Whitehall and BBC Tax Avoidance Scheme Rapped
Too many BBC stars have been paid in murky off-payroll deals but the true number who have benefited from what amounts to an endorsement of tax avoidance was unknown, according to the Public Accounts Committee (PAC).
More than 13,000 performers at the BBC were paid through special accounts set up by middleman companies, from a total of 25,000 such contracts at the broadcaster.
More than 2,400 Whitehall employees had similar arrangements, according to the PAC report.
Under the system the government pays salaries gross - without deducting tax first - to the contractor's own personal service company. The contractor draws their salary from that company, thus reducing the tax they are eligible to pay and their national insurance contribution.
That meant that high earners, whose salaries came out of the public purse, potentially paid less tax.
Using off-payroll practices posed a threat to public confidence, warned the PAC.
"The public sector must maintain the highest standards of propriety in its employment practices if it is to show leadership in the fight against tax avoidance," said the report.
"It must therefore avoid the practice of using off-payroll arrangements for staff who should be on the payroll, because it fails to meet the standards expected of public officials."
Similar practices may be widespread in the public sector, MPs were told, because the Treasury did not probe local government or the NHS.

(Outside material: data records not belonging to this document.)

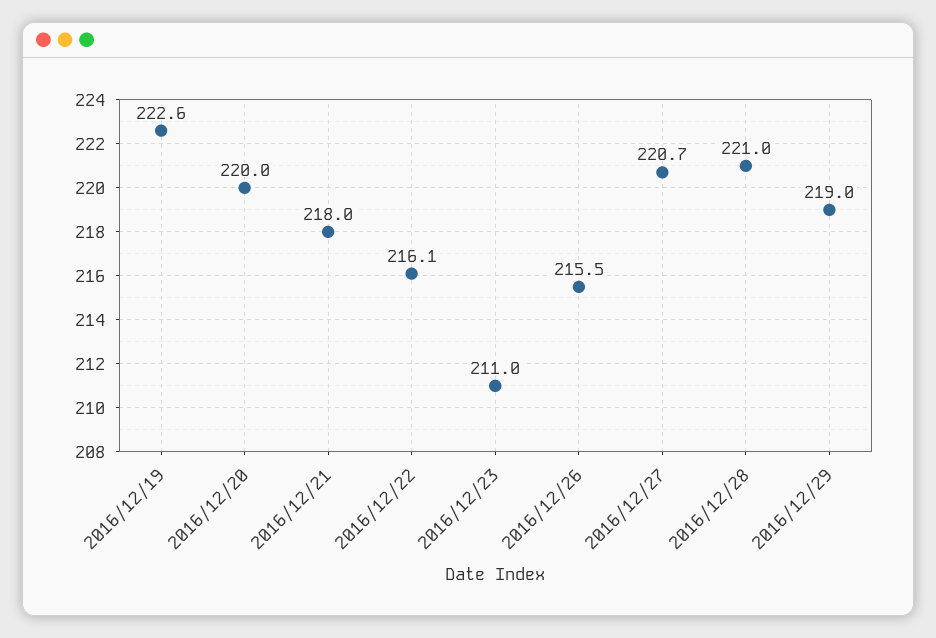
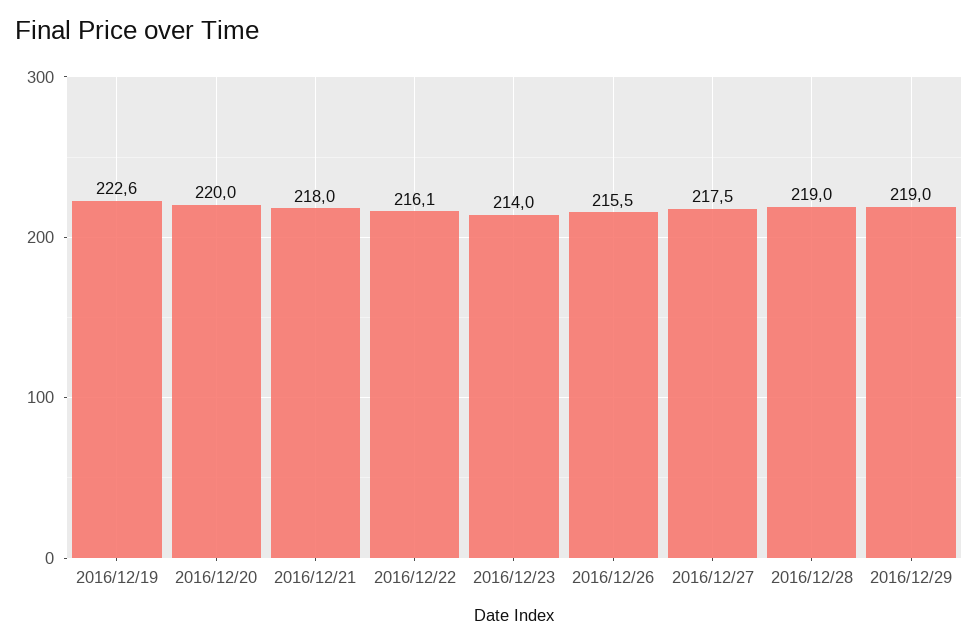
  {
    "2016/12/19": 222.6,
    "2016/12/20": 220,
    "2016/12/21": 218,
    "2016/12/22": 216.1,
-   "2016/12/23": 211,
+   "2016/12/23": 214,
    "2016/12/26": 215.5,
-   "2016/12/27": 220.7,
+   "2016/12/27": 217.5,
-   "2016/12/28": 221,
+   "2016/12/28": 219,
    "2016/12/29": 219
  }

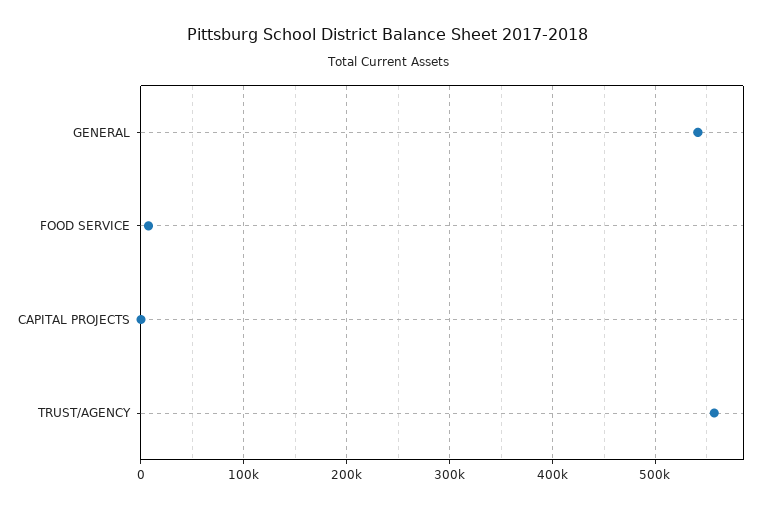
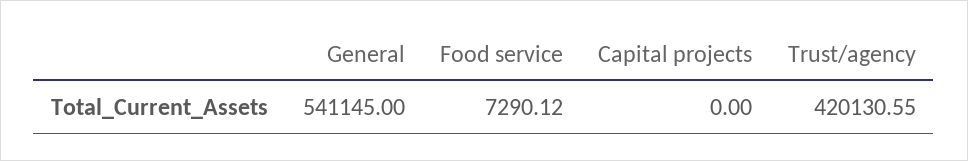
  {
    "GENERAL": 541145,
    "FOOD SERVICE": 7290.12,
    "CAPITAL PROJECTS": 0,
-   "TRUST/AGENCY": 560000
+   "TRUST/AGENCY": 420130.55
  }

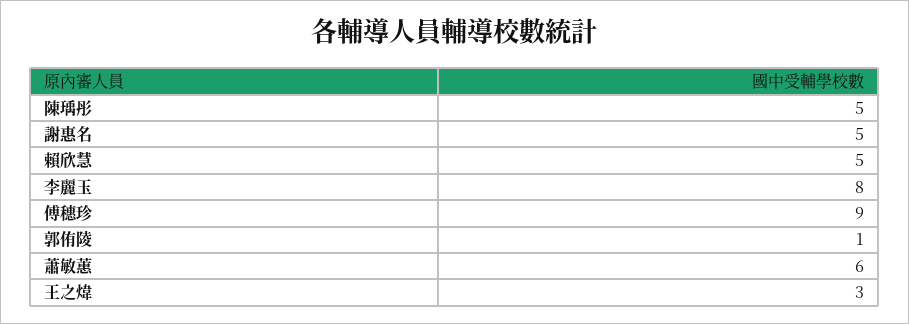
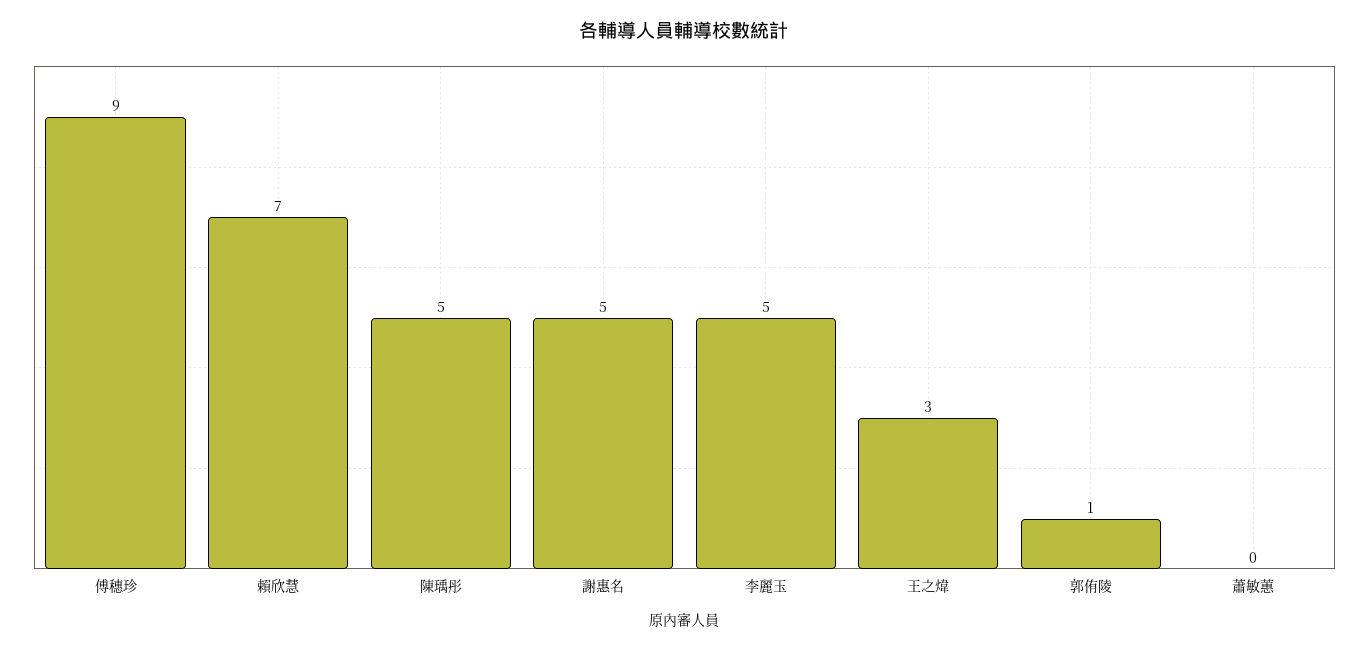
  {
    "陳瑀彤": 5,
    "謝惠名": 5,
-   "賴欣慧": 5,
+   "賴欣慧": 7,
-   "李麗玉": 8,
+   "李麗玉": 5,
    "傅穗珍": 9,
    "郭侑陵": 1,
-   "蕭敏蕙": 6,
+   "蕭敏蕙": 0,
    "王之煒": 3
  }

The number of tax avoidance probes by the tax office fell to just 23 in 2011 from more than 1,000 10 years earlier.
The Taxpayers' Alliance urged the coalition to ensure that top public figures and officials paid their fair share of tax.
"The sheer scale of the off-payroll arrangements across government and the BBC is astonishing," a spokesman said.
The government had to clamp down on these arrangements in the public sector, but also enact wholesale reform of our tax system.
"We need a system where individuals cannot simply have their salary paid to a private company and be taxed at a different rate,2 the spokesman continued.
"Civil servants doing deals to avoid tax undermines the public's faith in our tax system, especially when it is most often done by those earning significant sums at taxpayers' expense.
"Many taxpayers will be left with the impression that while they are handing over ever increasing amounts to the taxman, senior staff in their hospitals, councils and public bodies aren't doing the same."